A Christian counsellor who was sacked after he refused to work with gay couples has been refused permission to appeal.
Gary McFarlane was dismissed from his employer Relate Avon when he declined to fully commit to providing psycho-sexual counselling to same-sex couples on the basis that they conflicted with his religious beliefs.
Last year, an employment appeal tribunal ruled the counsellor was dismissed fairly from his employer, and rejected his claim for discrimination on the grounds of religion.
Today, the Court of Appeal dismissed McFarlane’s application for appeal, and also turned down his request for a specialist panel of five judges with a ‘proven sensitivity and understanding of religious issues’ to be set up to hear his or other similar cases.
Rachel Dineley, employment partner and head of the diversity and discrimination unit at law firm Beachcroft, said: “This is a helpful judgment in getting to the heart of the issue.

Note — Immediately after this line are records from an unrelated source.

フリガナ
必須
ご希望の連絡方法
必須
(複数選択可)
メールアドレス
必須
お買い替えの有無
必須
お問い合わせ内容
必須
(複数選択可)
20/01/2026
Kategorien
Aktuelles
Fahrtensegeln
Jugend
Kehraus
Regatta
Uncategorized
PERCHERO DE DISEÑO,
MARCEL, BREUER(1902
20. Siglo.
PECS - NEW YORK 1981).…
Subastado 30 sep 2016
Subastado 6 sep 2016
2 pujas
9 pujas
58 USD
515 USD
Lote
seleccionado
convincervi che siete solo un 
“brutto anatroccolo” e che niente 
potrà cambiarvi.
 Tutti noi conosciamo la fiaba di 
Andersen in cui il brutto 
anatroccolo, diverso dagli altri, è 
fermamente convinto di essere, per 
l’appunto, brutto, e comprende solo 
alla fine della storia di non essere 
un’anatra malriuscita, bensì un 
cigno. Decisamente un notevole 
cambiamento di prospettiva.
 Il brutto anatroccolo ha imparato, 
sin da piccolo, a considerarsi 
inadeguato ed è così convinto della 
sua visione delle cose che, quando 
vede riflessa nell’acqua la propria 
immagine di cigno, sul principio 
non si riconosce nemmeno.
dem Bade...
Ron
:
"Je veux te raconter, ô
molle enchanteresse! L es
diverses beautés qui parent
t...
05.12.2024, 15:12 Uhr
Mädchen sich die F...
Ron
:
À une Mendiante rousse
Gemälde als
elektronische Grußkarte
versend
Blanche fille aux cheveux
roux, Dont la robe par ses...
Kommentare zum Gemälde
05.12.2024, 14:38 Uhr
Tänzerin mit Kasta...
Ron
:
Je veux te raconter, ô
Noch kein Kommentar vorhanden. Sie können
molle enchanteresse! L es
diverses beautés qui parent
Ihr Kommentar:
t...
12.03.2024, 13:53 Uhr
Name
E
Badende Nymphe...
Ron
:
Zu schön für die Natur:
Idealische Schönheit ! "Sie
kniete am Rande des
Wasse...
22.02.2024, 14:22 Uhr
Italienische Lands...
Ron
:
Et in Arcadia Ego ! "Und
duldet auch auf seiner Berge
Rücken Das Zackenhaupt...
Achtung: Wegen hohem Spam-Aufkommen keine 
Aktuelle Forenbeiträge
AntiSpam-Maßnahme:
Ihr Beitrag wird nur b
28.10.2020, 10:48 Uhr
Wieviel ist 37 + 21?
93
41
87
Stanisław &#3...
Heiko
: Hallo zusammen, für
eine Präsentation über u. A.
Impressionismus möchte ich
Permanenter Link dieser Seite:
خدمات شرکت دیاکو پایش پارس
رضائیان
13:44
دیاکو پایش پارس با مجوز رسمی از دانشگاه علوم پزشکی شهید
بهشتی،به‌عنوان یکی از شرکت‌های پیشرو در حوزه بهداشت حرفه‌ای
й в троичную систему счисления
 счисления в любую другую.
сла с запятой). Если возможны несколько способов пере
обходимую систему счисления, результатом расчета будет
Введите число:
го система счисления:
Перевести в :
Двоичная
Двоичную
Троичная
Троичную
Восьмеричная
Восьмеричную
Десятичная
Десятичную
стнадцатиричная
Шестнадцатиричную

“That is, the distinction to be drawn between how the law protects an individual’s right to hold and express a belief on the one hand, and the law’s protection of that belief’s substance or content.”
Audrey Williams, head of discrimination at law firm Eversheds, said the case exemplified the difficult and emotive question of how religious beliefs and freedoms which conflict with the interests of others, particularly where those interests also enjoy legal protections, should be dealt with.
“To many, it seems as if recent legal decisions favour the rights of homosexuals, for example, over the right to express the Christian faith, and this is what they want to challenge,” she said.
“A specialist panel would undoubtedly have a greater understanding of religious issues. However, this would surely have been the thin end of the wedge and would have been followed by many more requests if this application had been granted. It could have changed the approach for our court system and would have required the judges to be experts in their own right.”